A snapshot of ED
Half-eaten granola bars. An iota of peanut butter on each banana bite. Sugar-free, low-calorie ice cream. Bones protruding more and more as I see my reflection in the dorm bathroom mirror. A certain number flashing back at me when I step onto a scale. Measuring cups utilized for chips and cereals. The red glare of numbers from the elliptical, announcing calories burned.
Each of these snapshots have been collected during my eating disorder. And some days they’re the only pictures I know. Rather than feeling trapped by their power, however, I’m disgusted by my reaction of pride.
Let me show you how little I can eat. Prove how much I can push tired muscles. Let me grow in supposed self-discipline as I say no to dessert again. Look at what I’ve accomplished. See how capable I am of achieving my fabricated idea of healthiness.
Without realizing it, I’ve scrapbooked these photos with colored washi tape, attractive patterned paper, and sequins galore to give the pictures extra allure. I love them. Yet in spending such copious amounts of time displaying them, I forgot their danger. They spin a story that I’m in control and can have it all: worth and healthiness.

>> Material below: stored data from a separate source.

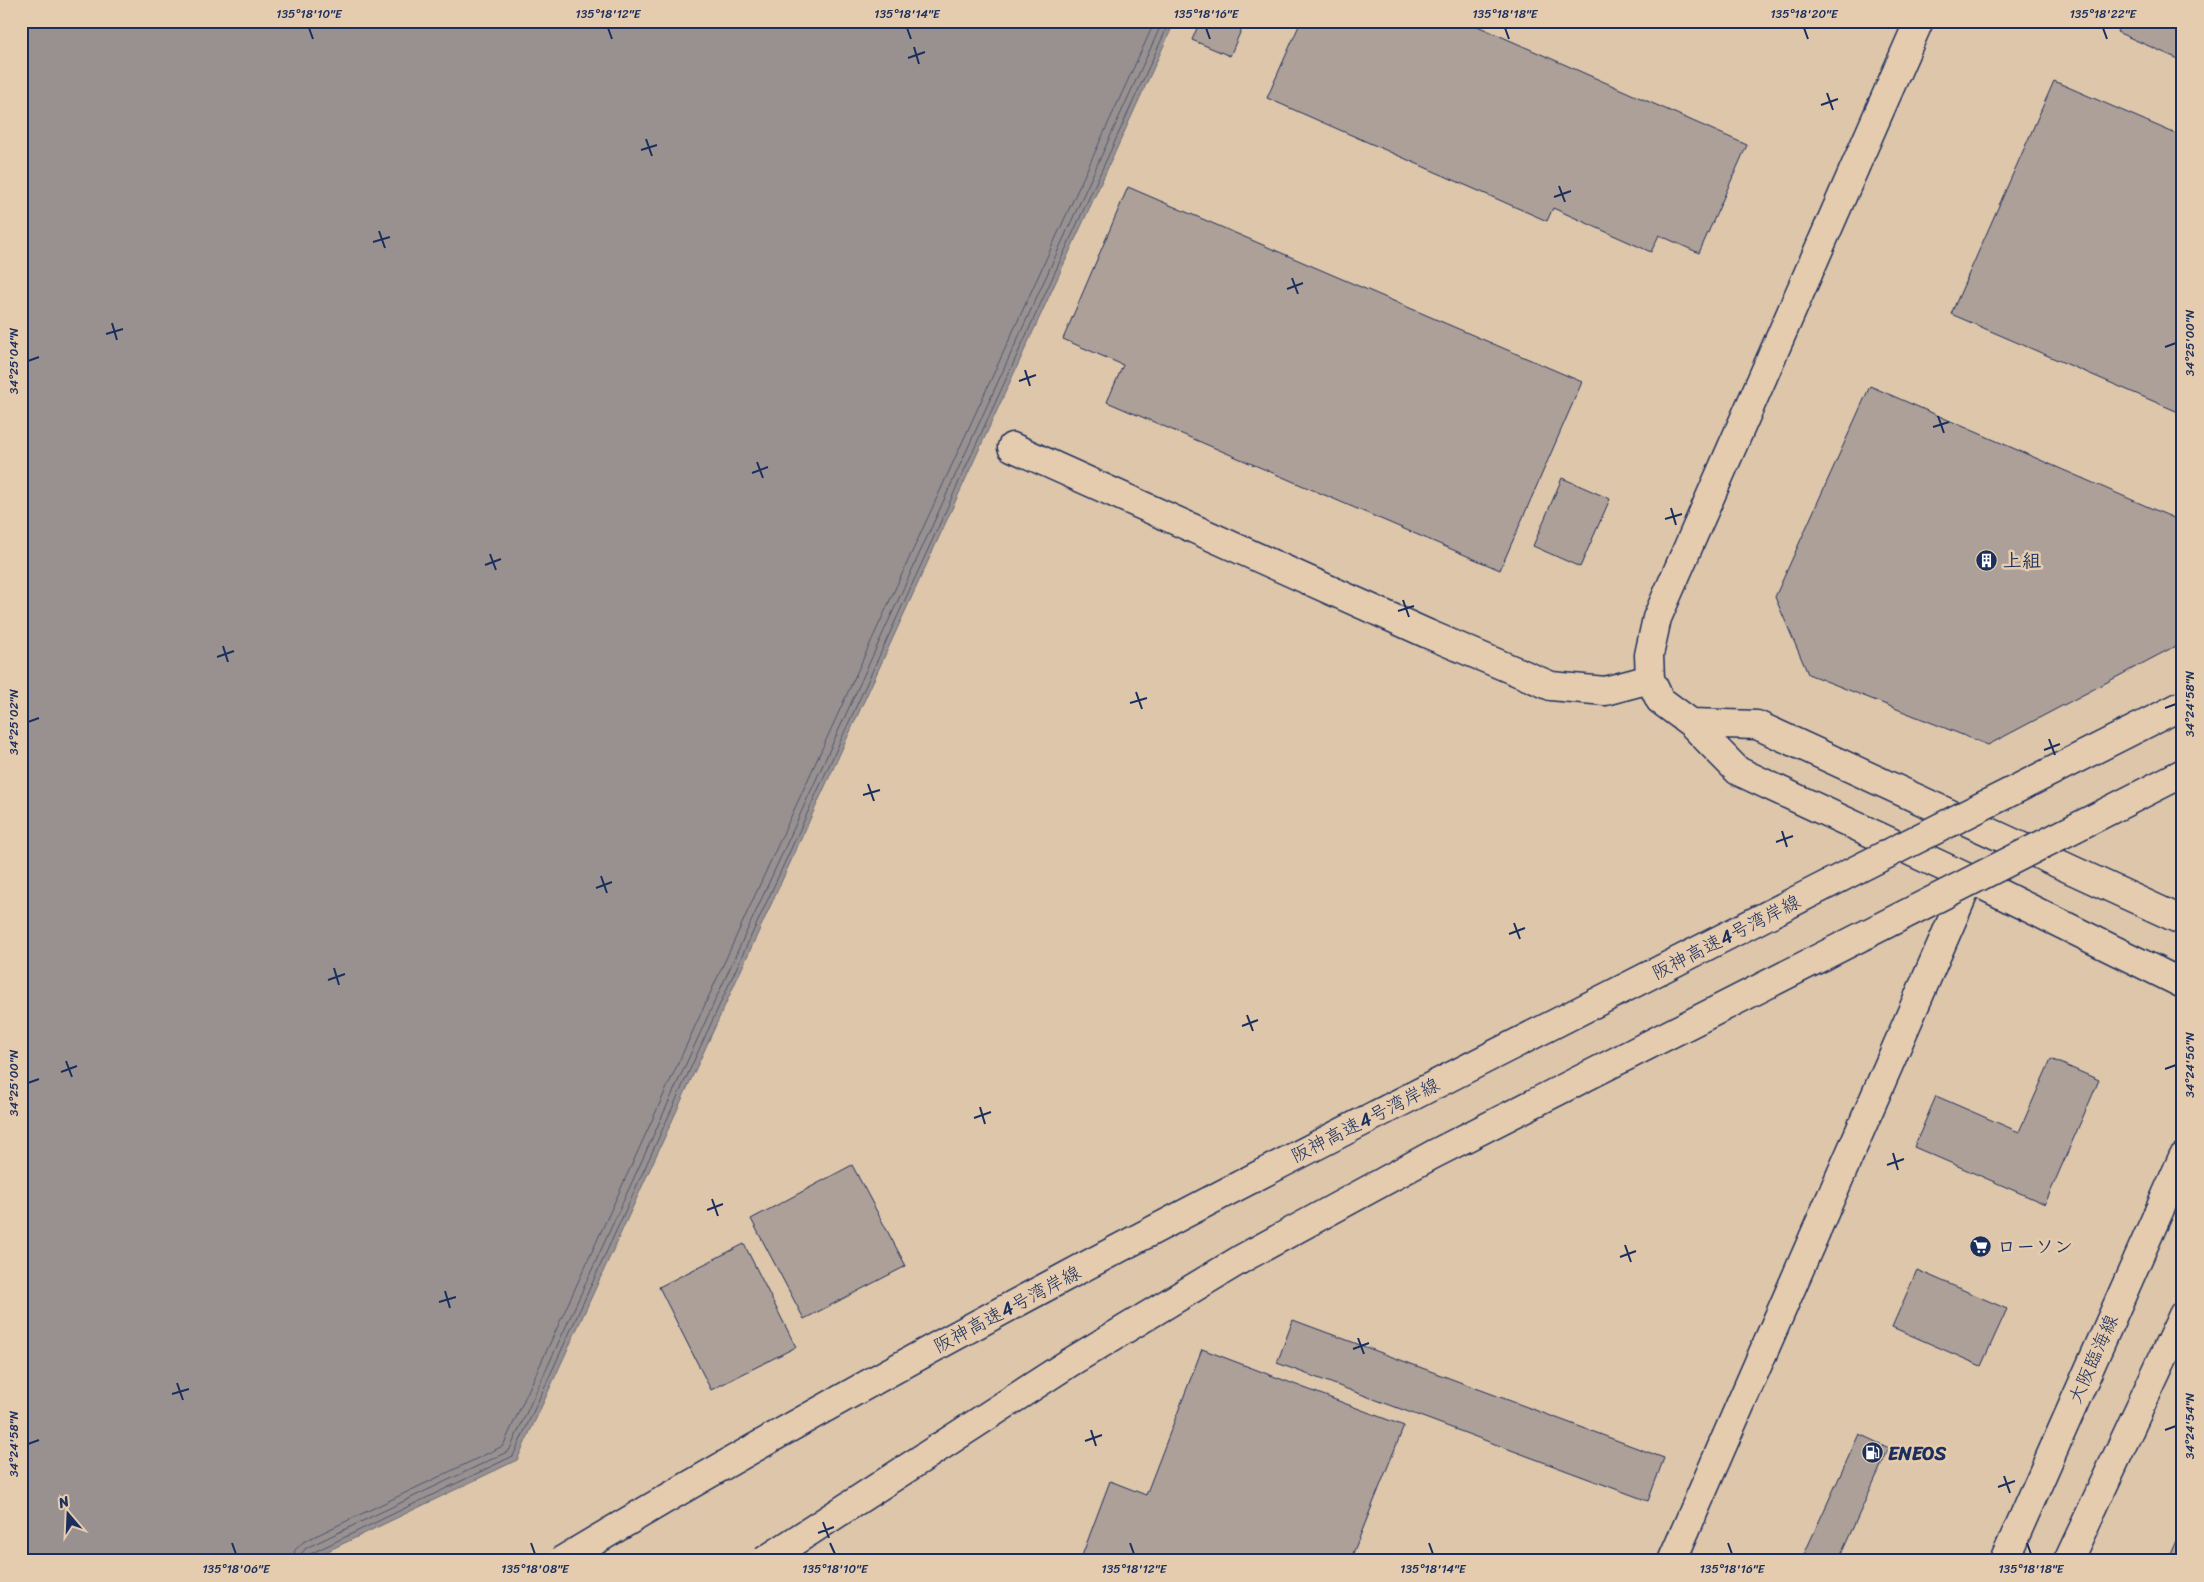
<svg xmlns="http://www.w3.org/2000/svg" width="2204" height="1582" font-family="Sriracha,'Klee One',sans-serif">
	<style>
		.water { fill: #989190; stroke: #666a7c }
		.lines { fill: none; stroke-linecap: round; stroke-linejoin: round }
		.shore { stroke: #4d5672; stroke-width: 1 }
		.building { fill: #ada098; stroke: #1b2f5e }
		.minor-casing { stroke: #1b2f5e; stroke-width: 31 }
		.major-casing { stroke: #1b2f5e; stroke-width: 31 }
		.minor { stroke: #e6ccae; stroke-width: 28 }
		.major { stroke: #e6ccae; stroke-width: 28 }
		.highway-bridge-casing { stroke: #1b2f5e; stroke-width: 31; stroke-linecap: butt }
		.highway-bridge { stroke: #e6ccae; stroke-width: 28 }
		.ticks { fill: none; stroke: #1b2f5e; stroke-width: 2 }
		.labels { text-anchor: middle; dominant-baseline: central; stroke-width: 5; stroke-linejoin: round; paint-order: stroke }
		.poi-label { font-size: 19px; font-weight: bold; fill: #1b2f5e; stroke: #e6ccae; text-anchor: start }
		.street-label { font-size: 19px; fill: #1b2f5e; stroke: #e6ccae }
		.neatline { fill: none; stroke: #1b2f5e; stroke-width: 2 }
		.ticks-label { font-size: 12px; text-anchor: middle; fill: #1b2f5e }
	</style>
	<rect width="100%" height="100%" fill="#dec6ab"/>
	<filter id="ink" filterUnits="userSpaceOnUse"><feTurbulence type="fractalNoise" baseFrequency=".02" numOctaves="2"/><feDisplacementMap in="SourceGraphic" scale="10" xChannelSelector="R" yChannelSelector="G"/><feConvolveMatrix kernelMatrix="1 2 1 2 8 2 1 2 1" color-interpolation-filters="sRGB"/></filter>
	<g filter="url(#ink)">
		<path class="water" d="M21,21H1175L517,1460L307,1561H21Z"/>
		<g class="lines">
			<path class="shore" d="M292,1561L295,1550L303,1542L503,1446L1155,21
				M300,1561L301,1554L306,1548L509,1451L1163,21
				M306,1561L310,1554L513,1456L1170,21"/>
		</g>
		<path class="building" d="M1200,21H1245L1230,56L1192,40Z
			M1301,21H1466L1747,145L1699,253L1659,235L1651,252L1553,208L1547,221L1267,98Z
			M2122,21H2183V61L2117,32Z
			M2054,81L2183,137V414L1951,314Z
			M1128,187L1582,382L1500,570L1107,402L1123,365L1063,339Z
			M1870,386L2183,522V642L1988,745L1808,674L1775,597Z
			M1562,478L1610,499L1580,567L1533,546Z
			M2051,1059L2099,1080L2045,1204L1914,1147L1936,1096L2019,1132Z
			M852,1165L906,1266L804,1319L751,1219Z
			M744,1244L796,1347L711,1390L659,1287Z
			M1917,1270L2007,1309L1981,1366L1892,1327Z
			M1293,1320L1664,1458L1648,1501L1277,1363Z
			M1202,1349L1404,1426L1350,1561H1080L1110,1481L1146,1495Z
			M1859,1434L1889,1448L1838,1561H1801Z
			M2183,1525V1561H2167Z"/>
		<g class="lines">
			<defs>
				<path id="minor" d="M1919,21L1657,618L1649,655L1650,679L1660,700L1691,723L1738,771L1970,879L2183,984
					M1012,447L1428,634L1551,686L1605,691L1650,679
					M1691,723L1757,725L2183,921
					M1672,1561L1970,879"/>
				<path id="major" d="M2004,1561L2183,1157
					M2068,1561L2183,1315"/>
			</defs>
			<use href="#minor" class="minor-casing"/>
			<use href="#major" class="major-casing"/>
			<use href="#minor" class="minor"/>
			<use href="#major" class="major"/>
			<defs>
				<path id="highway-bridge" d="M561,1561C885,1366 1221,1193 1558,1022C1766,916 1974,809 2183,705
					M764,1561L1069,1363L1243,1258L1434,1154L2183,773"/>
			</defs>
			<use href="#highway-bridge" class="highway-bridge-casing"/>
			<use href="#highway-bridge" class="highway-bridge"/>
		</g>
	</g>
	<path class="ticks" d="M309,28L313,39M608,28L612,39M907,28L911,39M1206,28L1210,39M1505,28L1509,39M1804,28L1808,39M2103,28L2107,39M914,47L919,64M908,58L925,52M1827,93L1833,110M1821,105L1838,99M646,139L652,156M641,150L657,145M1559,186L1565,202M1554,197L1571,191M379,231L385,248M373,242L390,237M1292,278L1298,294M1287,289L1303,283M112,323L117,340M106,334L123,329M2165,347L2176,343M28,361L39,357M1025,370L1030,386M1019,381L1036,375M1938,416L1944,433M1933,427L1949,422M757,462L763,478M752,473L768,467M1671,508L1676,525M1665,519L1682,514M490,554L496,570M485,565L501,559M1403,600L1409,617M1398,611L1414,606M223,646L228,662M217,657L234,651M1136,692L1142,709M1130,703L1147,698M2165,708L2176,704M28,722L39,718M2049,739L2055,755M2044,750L2060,744M868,784L874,801M863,795L880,790M1782,831L1787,847M1776,842L1793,836M601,876L607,893M596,888L612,882M1514,923L1520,939M1509,934L1525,928M334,968L339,985M328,980L345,974M1247,1015L1253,1031M1242,1026L1258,1020M66,1061L72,1077M2165,1069L2176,1065M61,1072L77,1066M28,1083L39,1079M980,1107L985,1124M974,1118L991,1112M1893,1153L1898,1170M1887,1165L1904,1159M712,1199L718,1216M707,1210L723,1204M1625,1245L1631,1262M1620,1257L1636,1251M445,1291L450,1308M439,1302L456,1297M1358,1338L1364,1354M1353,1349L1369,1343M177,1383L183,1400M172,1394L189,1389M1091,1430L1096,1446M2165,1430L2176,1426M1085,1441L1102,1435M28,1444L39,1440M2004,1476L2010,1493M1998,1487L2015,1481M823,1522L829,1538M818,1533L834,1527M232,1543L236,1554M531,1543L535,1554M830,1543L835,1554M1130,1543L1134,1554M1429,1543L1433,1554M1728,1543L1732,1554M2027,1543L2031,1554"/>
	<defs>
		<symbol id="building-disc" viewBox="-11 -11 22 22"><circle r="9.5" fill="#1b2f5e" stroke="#e6ccae"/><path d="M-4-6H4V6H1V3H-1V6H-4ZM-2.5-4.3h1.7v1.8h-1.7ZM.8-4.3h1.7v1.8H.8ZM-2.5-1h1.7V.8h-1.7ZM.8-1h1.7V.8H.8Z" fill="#fff"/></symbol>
		<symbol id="supermarket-disc" viewBox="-11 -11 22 22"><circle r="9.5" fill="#1b2f5e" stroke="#e6ccae"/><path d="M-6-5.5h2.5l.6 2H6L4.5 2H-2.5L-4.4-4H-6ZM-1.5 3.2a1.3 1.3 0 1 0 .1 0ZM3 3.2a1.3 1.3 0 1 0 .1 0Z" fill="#fff"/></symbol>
		<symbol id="fuel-disc" viewBox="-11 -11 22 22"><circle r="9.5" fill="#1b2f5e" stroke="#e6ccae"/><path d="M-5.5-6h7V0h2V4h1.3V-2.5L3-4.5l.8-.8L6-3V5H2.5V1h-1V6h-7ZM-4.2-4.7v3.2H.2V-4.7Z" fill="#fff"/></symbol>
	</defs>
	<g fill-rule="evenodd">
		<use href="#building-disc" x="1974" y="548" width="25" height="25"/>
		<use href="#supermarket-disc" x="1968" y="1234" width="25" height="25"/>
		<use href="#fuel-disc" x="1860" y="1440" width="25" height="25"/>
	</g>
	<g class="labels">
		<g class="poi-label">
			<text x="2003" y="560">上組</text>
			<text x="1997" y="1246">ローソン</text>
			<text x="1888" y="1453">ENEOS</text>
		</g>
		<g class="street-label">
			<text transform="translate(1726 937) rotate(-27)">阪神高速4号湾岸線</text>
			<text transform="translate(1365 1120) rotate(-27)">阪神高速4号湾岸線</text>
			<text transform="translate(1007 1309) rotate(-28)">阪神高速4号湾岸線</text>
			<text transform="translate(2093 1359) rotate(-66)">大阪臨海線</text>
		</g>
	</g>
	<rect width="2204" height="1582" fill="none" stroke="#e6ccae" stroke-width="55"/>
	<g transform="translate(68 1514) rotate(341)" stroke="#e6ccae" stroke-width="4" paint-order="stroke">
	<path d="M0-4L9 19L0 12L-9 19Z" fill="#1b2f5e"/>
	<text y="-8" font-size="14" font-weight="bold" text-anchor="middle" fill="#1b2f5e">N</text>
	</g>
	<rect x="28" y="28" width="2148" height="1526" class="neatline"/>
	<g class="ticks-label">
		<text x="309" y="18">135°18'10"E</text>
		<text x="608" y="18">135°18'12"E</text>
		<text x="907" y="18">135°18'14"E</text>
		<text x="1206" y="18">135°18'16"E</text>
		<text x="1505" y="18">135°18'18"E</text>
		<text x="1804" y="18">135°18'20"E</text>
		<text x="2103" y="18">135°18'22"E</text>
		<text transform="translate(2190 343) rotate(-90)" y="4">34°25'00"N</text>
		<text transform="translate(14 361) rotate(-90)" y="4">34°25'04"N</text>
		<text transform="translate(2190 704) rotate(-90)" y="4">34°24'58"N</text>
		<text transform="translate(14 722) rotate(-90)" y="4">34°25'02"N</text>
		<text transform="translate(2190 1065) rotate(-90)" y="4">34°24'56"N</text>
		<text transform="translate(14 1083) rotate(-90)" y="4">34°25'00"N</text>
		<text transform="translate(2190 1426) rotate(-90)" y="4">34°24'54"N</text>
		<text transform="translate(14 1444) rotate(-90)" y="4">34°24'58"N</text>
		<text x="236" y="1573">135°18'06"E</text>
		<text x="535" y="1573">135°18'08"E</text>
		<text x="835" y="1573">135°18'10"E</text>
		<text x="1134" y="1573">135°18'12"E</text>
		<text x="1433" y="1573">135°18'14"E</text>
		<text x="1732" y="1573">135°18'16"E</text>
		<text x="2031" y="1573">135°18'18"E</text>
	</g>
</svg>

These photos mask the truth: I do not control the food; rather, the food controls me. Demanding restriction. Bellowing for more exercise. Whispering degrading names when I fail to obey.
This doesn’t deserve to be scrapbooked. No, these pictures need to be burned, lest I never escape the voice of the ED. The good news is that I still have a camera for new pictures. More scrapbooks are waiting to be filled with new pictures. Ones that point to truth.
New Snapshots to Fight Your Ed
Having a donut at Sunday morning church. Going on an impromptu ice cream run late at night. Skipping workout to sit and talk with new friends. Accepting a car ride from my roommate instead of biking to the store. Buying a box of cold cereal without looking at the nutrition label. Relaxing at a park with my sketchbook instead of dragging my body on a run.
My camera is merely waiting. Begging for new snapshots. The question, however, remains: Do I want these new snapshots – opportunities for freedom – more than the photos I’ve prided myself in?